For branch instructions, I used this code:
#define M_BRANCH(cond) {\
char disp = fetch(PC++);\
if (cond) {\
PC += (short)disp;\
}\
cycles = 4;\
}
This is a macro which encompasses everything used in a branch instruction. Now this is one of the times that I love the C preprocessor. It lets me define the code body once and then use it inline in multiple places. So here are three branch instructions:
void BRA( void )
{
M_BRANCH(1);
}
void BNE( void )
{
M_BRANCH( (CCR & Z_BIT) == 0);
}
void BGE( void )
{
M_BRANCH( ((CCR >> N_POS) & 1) == ((CCR >> Z_POS) & 1));
}BRA is Branch unconditional. The macro is nice because the if test compiles out.

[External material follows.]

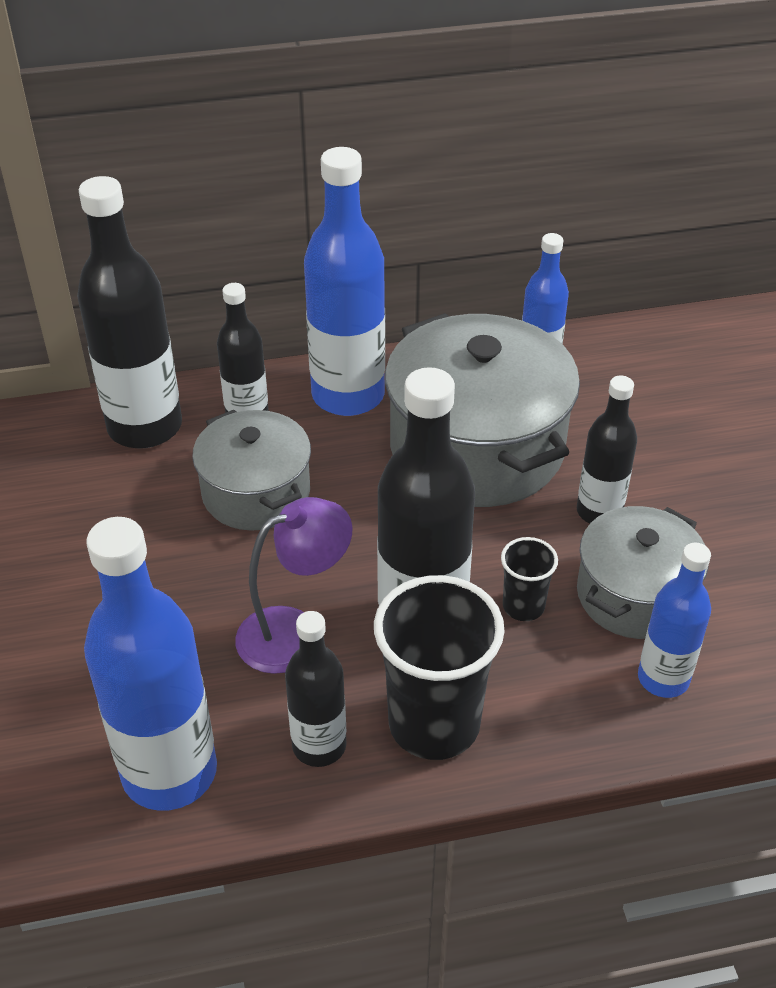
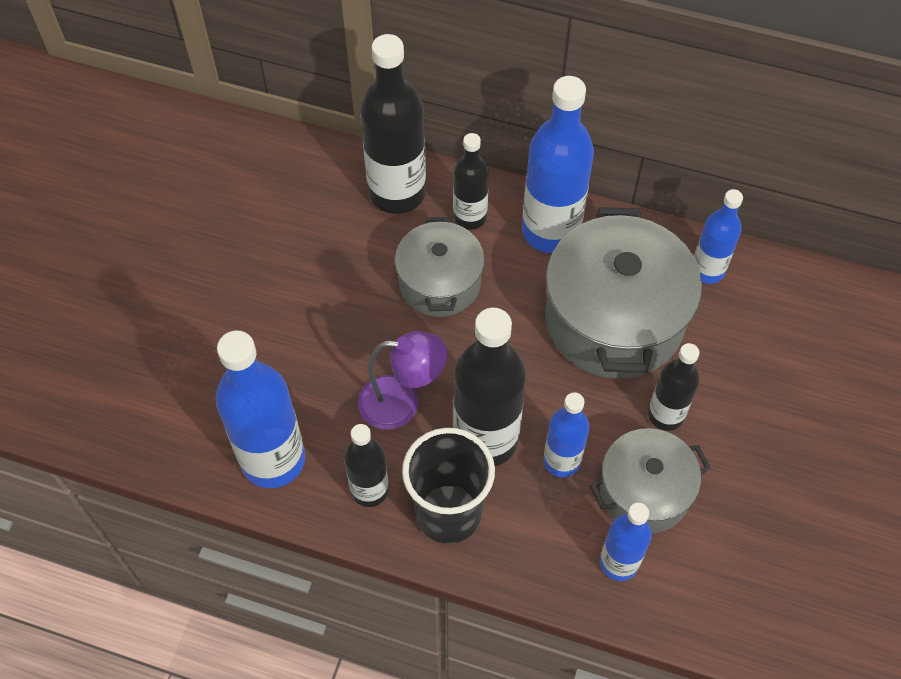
camera: 30 degrees right, 15 degrees up
black cup [501,537,558,621] -> blue bottle [544,392,589,477]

BNE is branch on not equal - this tests if the Zero bit is set.
BGE is Branch on greater than or equal to. In this case, the Negative bit needs to be equal to the Zero bit.
I'm not going to describe the arithmetic instructions other than to say that they stink. Most of the work is done in setting condition codes. Checking for overflow is tricky. Checking for half carry (overflow from bit 3 to bit 4) is a real pain and it's made worse by the fact that it has to be done every time there's an addition and it adds an extra 20% to execution time of any addition instruction.